I know were allowed to have multiple terminals installed on Linux…
I was just wondering what you old pros are using for work/4 home/4 programming etc. etc. etc.
I'm slowly learning C++/C… So, CSH is definitely something I'm going to look more into.
Python is another programming language I'm going to slowly start learning here pretty soon. Any suggestions for the Python language as far as the Shell is concerned?
Any and all feedback/suggestions would be greatly appreciated!
i tend to agree that bash dominates.
i would use it while you're still learning, later you can make your own informed decision.
your thread title: the terminal emulator is what the (interactive) shell runs in on a graphical session; it is a separate application.

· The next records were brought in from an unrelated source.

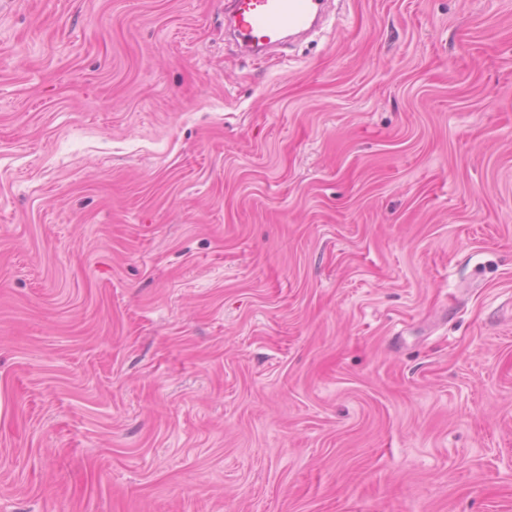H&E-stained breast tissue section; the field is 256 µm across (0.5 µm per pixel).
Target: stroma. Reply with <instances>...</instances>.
Returning a JSON list of instances; mask_svg holds the SVG:
<instances>
[{"label": "stroma", "instance_id": "1", "mask_svg": "<svg viewBox=\"0 0 512 512\" xmlns=\"http://www.w3.org/2000/svg\"><path fill=\"white\" fill-rule=\"evenodd\" d=\"M0 512H512V0H0ZM232 24L243 45H270L282 32L302 33L320 18L323 0H234Z\"/></svg>", "mask_w": 512, "mask_h": 512}]
</instances>
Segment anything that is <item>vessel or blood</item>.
Segmentation results:
<instances>
[{
    "label": "vessel or blood",
    "instance_id": "vessel-or-blood-1",
    "mask_svg": "<svg viewBox=\"0 0 512 512\" xmlns=\"http://www.w3.org/2000/svg\"><path fill=\"white\" fill-rule=\"evenodd\" d=\"M322 7L323 0H233L235 36L244 45H269L280 33L308 30Z\"/></svg>",
    "mask_w": 512,
    "mask_h": 512
}]
</instances>
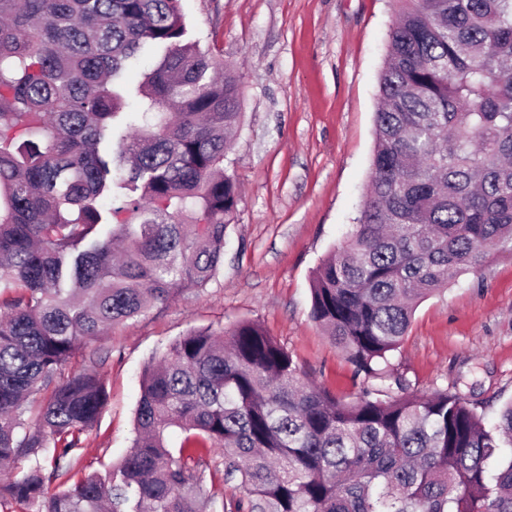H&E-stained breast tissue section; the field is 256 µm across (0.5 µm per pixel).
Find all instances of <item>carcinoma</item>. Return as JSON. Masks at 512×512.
<instances>
[{
    "label": "carcinoma",
    "instance_id": "carcinoma-1",
    "mask_svg": "<svg viewBox=\"0 0 512 512\" xmlns=\"http://www.w3.org/2000/svg\"><path fill=\"white\" fill-rule=\"evenodd\" d=\"M400 2L366 199L311 284L312 321L381 381L417 302L512 252V0ZM146 48L162 54L131 90ZM239 101L181 0H0V507L204 512L191 449L216 448L230 512H512V403L489 424L397 378L345 402L250 321L171 344L142 377L128 454L72 479L109 401L95 373H64L78 345L224 264Z\"/></svg>",
    "mask_w": 512,
    "mask_h": 512
}]
</instances>
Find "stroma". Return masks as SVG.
<instances>
[{
	"label": "stroma",
	"mask_w": 512,
	"mask_h": 512,
	"mask_svg": "<svg viewBox=\"0 0 512 512\" xmlns=\"http://www.w3.org/2000/svg\"><path fill=\"white\" fill-rule=\"evenodd\" d=\"M182 8L192 36L241 85V123L224 157L240 196L224 265L206 288L82 342L68 364L97 373L110 393L74 453L84 473L122 461L146 366L193 329L255 321L337 398L354 400L365 385L311 320V279L367 193L398 0H182ZM388 370L408 393L456 391L491 418L511 402L512 253H490L479 274L420 302Z\"/></svg>",
	"instance_id": "stroma-1"
}]
</instances>
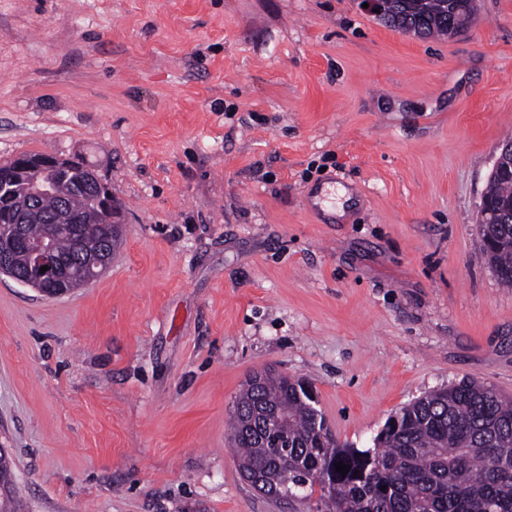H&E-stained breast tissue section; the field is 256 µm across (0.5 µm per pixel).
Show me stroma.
I'll use <instances>...</instances> for the list:
<instances>
[{"label":"stroma","instance_id":"stroma-1","mask_svg":"<svg viewBox=\"0 0 512 512\" xmlns=\"http://www.w3.org/2000/svg\"><path fill=\"white\" fill-rule=\"evenodd\" d=\"M477 9L448 39L360 0H0V164L82 159L123 220L65 296L0 275L16 512H316L237 470L235 401L267 366L359 449L462 379L512 397V288L478 222L512 0Z\"/></svg>","mask_w":512,"mask_h":512}]
</instances>
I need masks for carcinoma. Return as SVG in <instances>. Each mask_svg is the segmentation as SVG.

for a terminal emulator, i like to use something lightweight that does not depend on any graphical toolkit.
urxvt (aka rxvt-unicode) has been very good to me over the years.
for the shell, i use bash interactively and code for bash, but sometimes i deliberately choose dash (when the script is very simple and speed is of the essence).
For Linux: bash + terminator
For Mac: bash + iTerm2
Both of these terminal-emulators have my favorite feature, the horizontal and/or vertical "splitting"
since I admin Linux all day, it seems like a good fit to have {2,3,4} work areas on the desktop in the "same space" as 1 work area...??
yes, c shell should not be used.
I would suggest you to start with bash and if that was not sufficient, try zsh (it has a lot of features). I mean as a working, interactive shell.
Python cannot be used as an interactive shell, but you can implement anything you want, so if you are unable to do something in bash, go for it.
^ yes but terminator is such a sluggish python due to its tiling capabilites, which you really don't need because you already use tmux?.
vte + gtk3, there's a few lighter alternatives out there, e.g. lxterminal, roxterm, sakura...
I'm not running a system where there's any meaning difference in performance or resource usage, but it works well, has good defaults, has easy configuration, and supports the features that matter (like 24-bit color).